Hanımlar!
Ne iş yaparsak yapalım, hangi yaşta ya da ekonomik sınıfta olursak olalım; bize görüntümüz ve güzelliğimiz üzerinden değer biçen bu sistemde akıl sağlığımızı korumak adına bazı şeyleri tekrar tekrar hatırlamamızda fayda var.
Evet, konumuz yine beden olumlama, öz sevgi gibi şu aralar bayağı popüler olan ve zaten bizim de daha önce yazıp çizdiğimiz meseleler... Ama tek bir farkla!

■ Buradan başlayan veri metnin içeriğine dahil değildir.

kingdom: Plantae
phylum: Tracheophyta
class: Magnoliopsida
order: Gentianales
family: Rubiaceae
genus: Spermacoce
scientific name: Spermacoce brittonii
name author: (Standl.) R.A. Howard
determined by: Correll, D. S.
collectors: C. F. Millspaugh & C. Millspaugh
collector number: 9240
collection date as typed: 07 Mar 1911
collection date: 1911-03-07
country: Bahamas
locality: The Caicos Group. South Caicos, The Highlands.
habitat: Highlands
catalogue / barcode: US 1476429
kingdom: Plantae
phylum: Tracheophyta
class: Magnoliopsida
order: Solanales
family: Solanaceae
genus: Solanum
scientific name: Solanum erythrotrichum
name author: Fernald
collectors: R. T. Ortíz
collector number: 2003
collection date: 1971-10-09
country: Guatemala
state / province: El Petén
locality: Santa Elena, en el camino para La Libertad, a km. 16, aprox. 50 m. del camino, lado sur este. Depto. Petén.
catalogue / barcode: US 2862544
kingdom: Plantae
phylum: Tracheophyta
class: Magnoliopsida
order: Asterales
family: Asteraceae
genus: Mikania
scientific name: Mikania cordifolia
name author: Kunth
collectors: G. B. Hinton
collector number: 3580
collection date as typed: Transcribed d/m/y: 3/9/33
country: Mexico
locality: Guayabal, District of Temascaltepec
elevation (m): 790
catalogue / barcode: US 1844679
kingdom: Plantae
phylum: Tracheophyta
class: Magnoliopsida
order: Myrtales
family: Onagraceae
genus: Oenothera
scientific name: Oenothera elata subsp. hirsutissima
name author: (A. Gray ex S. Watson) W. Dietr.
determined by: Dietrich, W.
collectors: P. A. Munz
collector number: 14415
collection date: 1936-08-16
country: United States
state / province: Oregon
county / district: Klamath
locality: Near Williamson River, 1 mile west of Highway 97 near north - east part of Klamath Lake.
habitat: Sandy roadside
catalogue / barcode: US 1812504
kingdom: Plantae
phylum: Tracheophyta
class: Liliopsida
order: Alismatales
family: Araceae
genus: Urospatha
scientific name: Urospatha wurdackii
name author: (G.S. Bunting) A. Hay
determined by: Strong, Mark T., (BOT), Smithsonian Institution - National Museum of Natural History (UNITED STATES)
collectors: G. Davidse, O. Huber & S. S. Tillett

Bir noktada 'beden olumlama' akımında dahi konunun esas noktasını kaçırdık, ana fikri anlamadık ve yapay bir öz güvenle kozmetik markalarına para döker hale geldik. Yepyeni bir sektör oluşturduk; güzellik standartlarını paramparça etmek yerine, sadece yönünü değiştirdik sanki! İşte bu yüzden bu 'güzellik' meselesini bu sefer daha derinden ve net bir şekilde ele alalım dedik.
Şu zamana kadar kullandığım yüz sabunu ve BB-CC'den yola çıkarak şunları söylemek istiyorum: Bir kozmetik ürünü ne kadar cildimizi temizlese veya güzel gözüktürse de aslında bir o kadar bizi kendisine muhtaç bırakıyor. Beyaza yakın esmerimdir ancak yaz zamanı -hele okul varken- kararıyordu yüzüm. Ben de BB -daha sonra- CC kullanmaya karar verdim renk tonumu eşitlesin diye. Bir buçuk yıl aralıksız kullandım neredeyse. Ne kadar ''bitkisel'' yazsa da yine de anlımda hafif sivilcelenmelerim oldu. Onu kullanmayınca kendimi kapkara falan hissediyordum. En sonunda yüzümün normal olduğunu ve saçmaladığımın farkına vardım. Sonra bir baktım ha sürmüşüm ha sürmemişim. Yüzüm hala aynı. Aynı şey yüz sabunları için de geçerli. Teniniz temizse ve bariz bir kusur yoksa asla kullanmayın.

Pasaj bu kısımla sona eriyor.